Sechs Jahre nach dem Staatsstreich von Tegucigalpa gegen den Linkspolitiker und damaligen Präsidenten Manuel Zelaya hat die rechts-konservative Nachfolgeregierung der Nationalpartei Honduras (PNH) eine Verfassungsänderung erwirkt, die erstmals seit Inkrafttreten der gültigen Magna Charta von 1982 eine unbegrenzte Wiederwahl des Präsidenten ermöglicht. Der Oberste Gerichtshof (CSJ) gab vergangene Woche grünes Licht für die Gesetzesnovelle. CSJ-Sprecher Melvin Duarte erklärte, dass zwei Anträge zur Änderung von Verfassungsartikel 239 geführt hätten. Einer sei von 16 Parlamentariern der regierenden PNH eingereicht worden, die auch den amtierenden Präsidenten Juan Orlando Hernández stellt. Den zweiten Antrag hatte Expräsident und PNH-Urgestein Rafael Leonardo Callejas gestellt, der das Land von 1990 bis 1994 regiert hatte. Der geänderte Verfassungspassus begrenzte bisher die Amtszeit von Präsident und Vizepräsident, eine Wiederwahl anzustreben war strafbar.
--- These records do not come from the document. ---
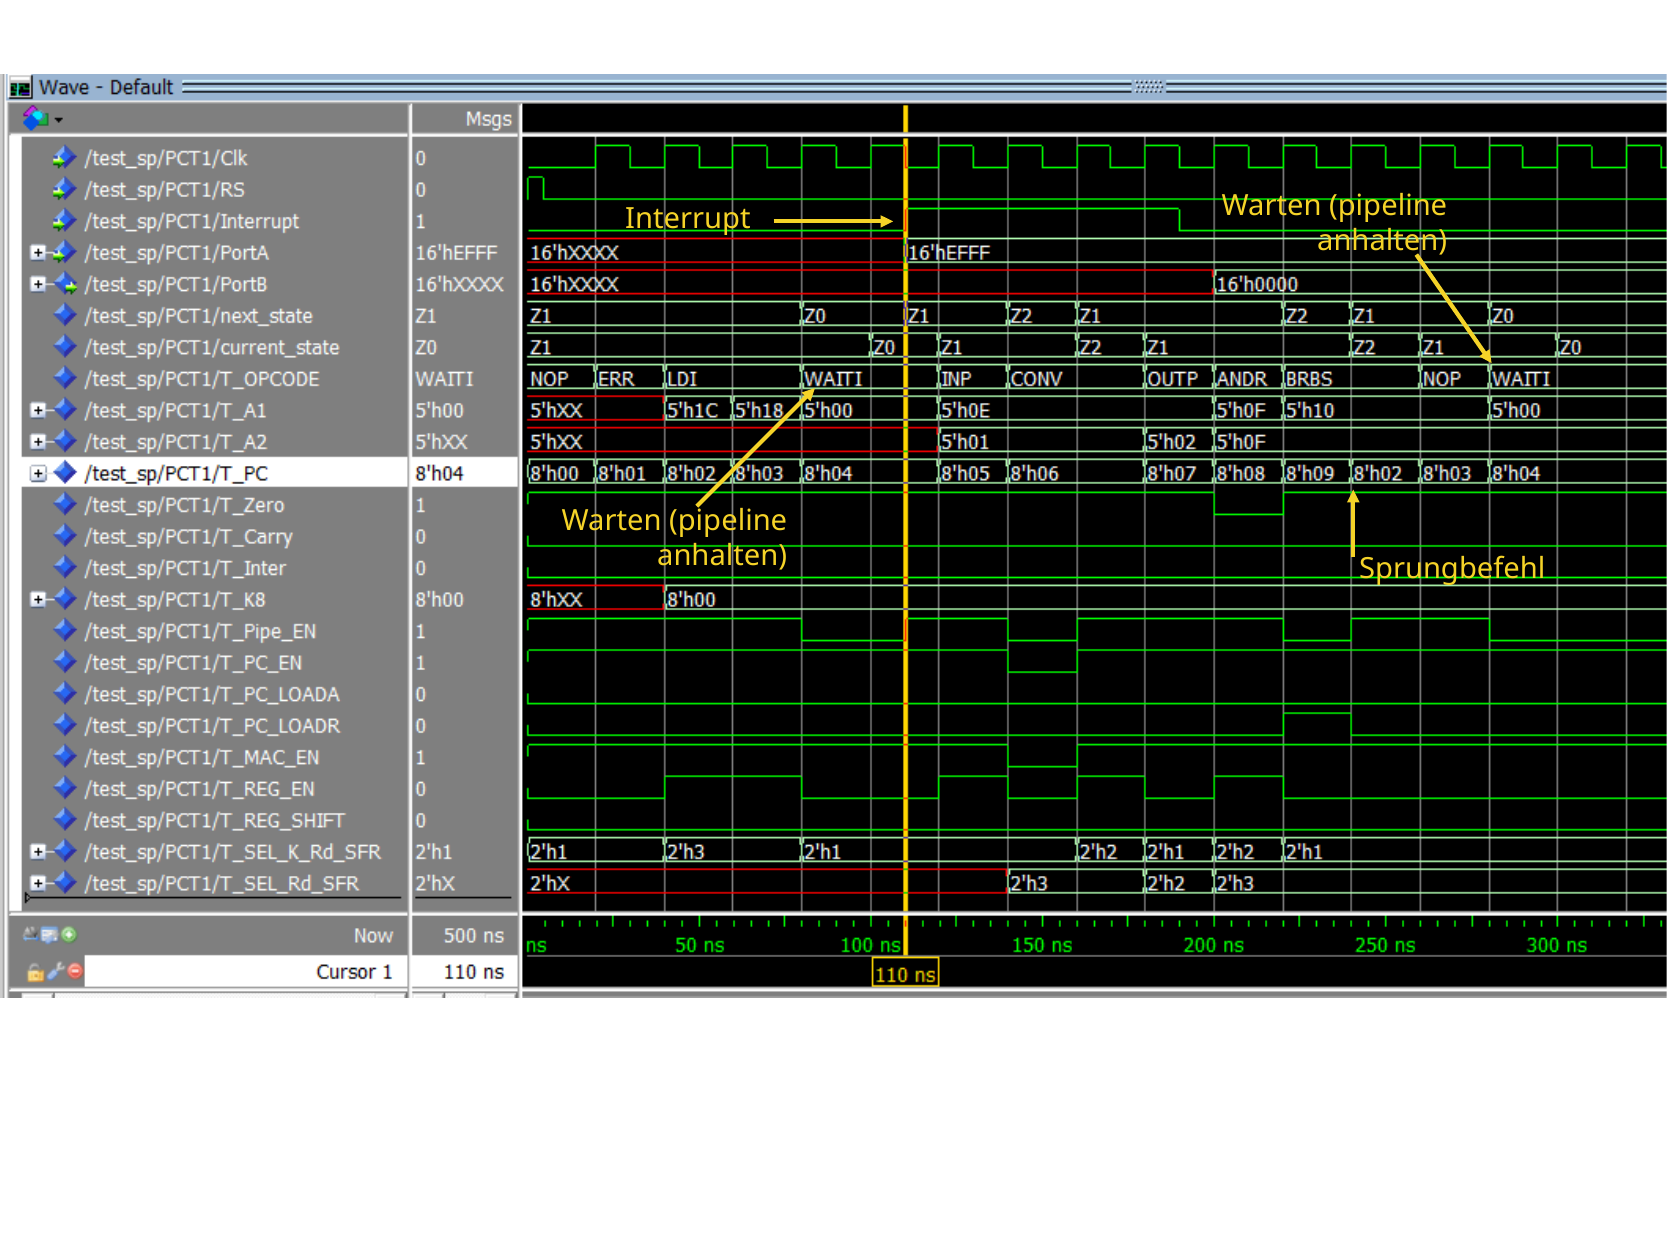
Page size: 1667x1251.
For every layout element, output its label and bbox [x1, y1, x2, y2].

text_box [0, 74, 1667, 998]
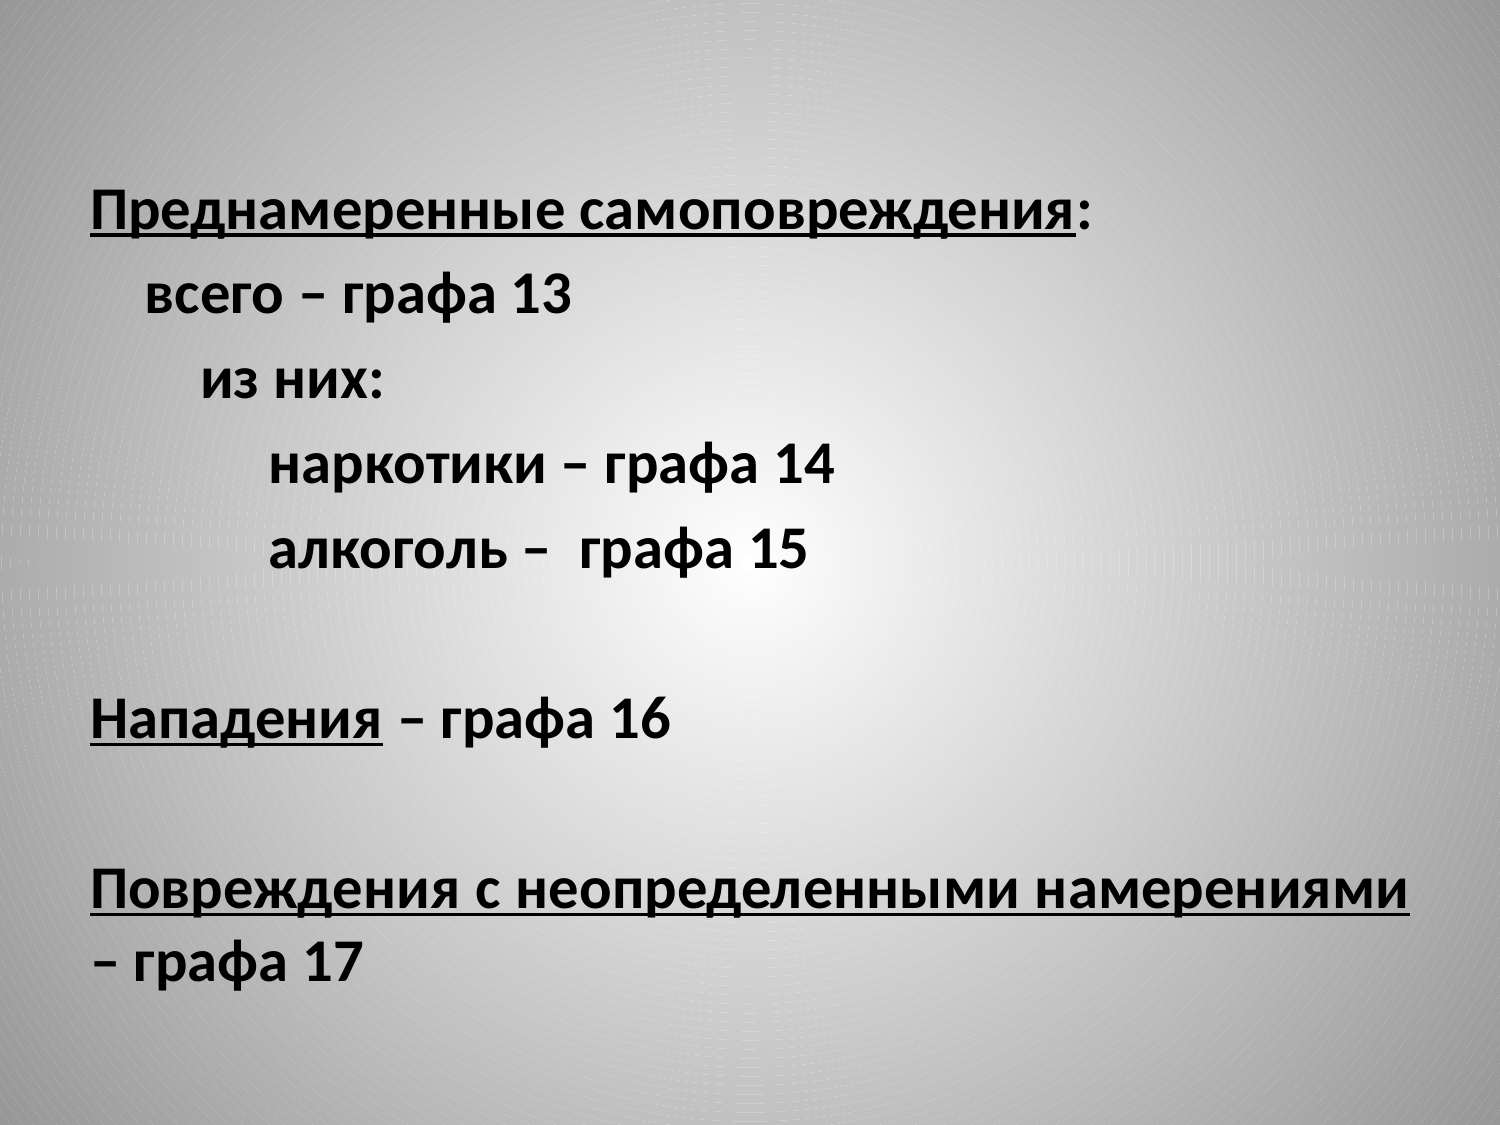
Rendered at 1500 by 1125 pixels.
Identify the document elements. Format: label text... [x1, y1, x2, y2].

list Преднамеренные самоповреждения: всего – графа 13 из них: наркотики – графа 14 алкоголь – графа 15 Нападения – графа 16 Повреждения с неопределенными намерениями – графа 17 [75, 160, 1425, 1005]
Nun wurde die Möglichkeit der Wiederwahl von der rechten Machtelite durchgewunken. Das fünfköpfige CSJ-Verfassungsgremium hatte am vergangenen Donnerstag in der Hauptstadt geschlossen dafür gestimmt. Zwar zog einer der Richter am späten Donnerstag abend nachträglich sein Votum zurück, womit die Entscheidung wegen der fehlenden Einstimmigkeit für unwirksam erklärt werden könnte. Andere Juristen verwiesen jedoch darauf, dass Richterentscheidungen bindend seien und nicht rückwirkend kassiert werden könnten. Mit Veröffentlichung des Rechtsanzeigers um 5 Uhr früh am darauffolgenden Freitag morgen galt das, was im politischen System von Honduras jahrzehntelang tabu war: Jeder ehemalige Staatschef kann erneut und unbegrenzt kandidieren.

Von der Änderung profitiert die rechte Elite der von Drogenkartellgewalt, Privatisierungen und Bauernvertreibungen gebeutelten Acht-Millionen-Einwohner-Nation. Im Juni 2009 hatte eine gut aufgestellte Oberschicht Präsident Zelaya aus dem Amt geputscht. Der CSJ verpasste dem international verurteilten Staatsstreich damals bereitwillig einen legalen Anstrich. Zelaya bedrohe den Rechtsstaat, eine von ihm anberaumte Wahl zur verfassungsgebenden Versammlung hätte auf eine Wiederwahl abgezielt, so hieß es damals, und das sei ein klarer Verfassungsbruch. Der Direktor des CSJ, bis heute in Amt und Würden, erwirkte ein Urteil, das Zelaya wegen »Vaterlandsverrats« und »Ungehorsams der Regierung« seines Amtes enthob.

Weil der Liberale, selbst aus reichem Hause, nach links gerückt war und das mittelamerikanische Land zum Verbündeten von Venezuela machen wollte, trieb eine Phalanx aus alteingesessenen Parteien, Unternehmensverbänden, Medienkonzernen, Armee und katholischer Kirche Zelaya aus dem Land. Das Militär zwang Zelaya zur Unterzeichnung einer Rücktrittserklärung, die Bilder vom erniedrigten Präsidenten, der im Schlafanzug per Flugzeug ins Nachbarland Costa Rica abgeschoben wurde, gingen um die Welt. Die Wiedereinsetzung des demokratisch gewählten Staatschefs gelang trotz Massenmobilisierung seiner Anhänger nicht, brutal und rücksichtslos setzte sich die neue, alte Macht in Honduras durch. Todesschwadronen ließen aufmüpfige Zelaya-Parteigänger verschwinden, loyale Medien wurden geschlossen, Journalisten ermordet, das Land versank wochenlang im Chaos. Bei Neuwahlen hatten die Konservativen wieder die Nase vorn.

In einem Interview deutete nun auch Zelaya an, dass er erneut kandidieren könnte. Die nächsten Wahlen finden am 10. November dieses Jahres statt.